My second major research agenda explores the effects of geoeconomic fragmentation and debt sustainability. I analyze how geopolitical tensions impact economic gains and losses for countries in different groups, as well as how these dynamics influence their integration into the global financial system and expose vulnerabilities in their debt structures.

Current research projects include:

Job Market Paper: “The Impact of Trade Invoicing Decisions on Global Value Chain Participation: An Empirical Analysis”

Link here

Over the past three decades, globalization has led to a highly interconnected global production network. TThis paper investigates how exchange rate fluctuations influence global value chain (GVC) participation at a disaggregated level, focusing on the role of dominant currency invoicing. Using data from 96 countries (1990–2020), the analysis shows that trade invoiced in dominant currencies is more sensitive to exchange rate movements. Dollar appreciation dampens GVC participation, particularly backward production, which in turn affects forward linkages over time. However, dominant currency invoicing mitigates some of these negative effects, highlighting its stabilizing role amid currency fluctuations.

“The Impact of Trade Invoicing Decisions on Global Value Chain Participation: An Empirical Analysis”

This work examines the bidirectional relationship between dominant currency invoicing practicing in international trade and participation in Global Value Chains (GVCs). Employing local projection methods, the paper investigates two interrelated dynamics: (1) how trade invoicing in dominant currencies influences GVC participation at disaggregated levels—and (2) how integration into GVCs shapes incentives to adopt dominant currencies over domestic or partner-country currencies. Results reveal asymmetric responses: greater domiant currency usage enhances backward and forward GVC participation by reducing transaction costs and exchange rate risks, while deeper GVC integration amplifies reliance on dominant currencies to mitigate pricing mismatches and enhance contractual credibility. The findings highlight a potential self-reinforcing cycle, wherein dominant currencies and GVC linkages co-evolve, with path-dependent effects on trade structures.

“Are Real Exchange Rate Undervaluation and Trade Integration Complements? An Evaluation on Employment Reallocation”

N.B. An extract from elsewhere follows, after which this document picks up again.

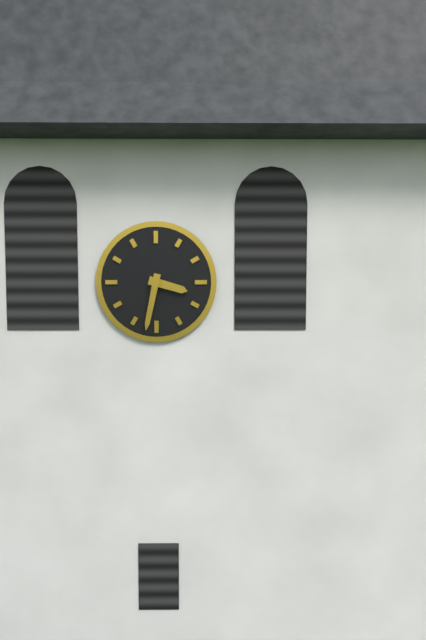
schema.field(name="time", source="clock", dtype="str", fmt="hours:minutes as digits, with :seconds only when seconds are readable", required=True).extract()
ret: 3:32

This paper explores the impact of real exchange rate (RER) undervaluation on labor reallocation to tradable sectors in the context of increasing global trade integration. Existing literature suggests that RER undervaluation effectively supports growth in developing countries by directing economic factors of production toward sectors with high learning spillovers, typically tradable sectors. Building on this premise and acknowledging the intensified efforts toward globalization, this study employs the Local Projection method to analyze the marginal effects of RER undervaluation on labor reallocation to tradable sectors as economies become more integrated. This approach allows for a nuanced understanding of how RER policies influence economic restructuring in an integrated global market, providing valuable insights for policymakers aiming to optimize trade and exchange rate strategies to foster sustainable economic growth.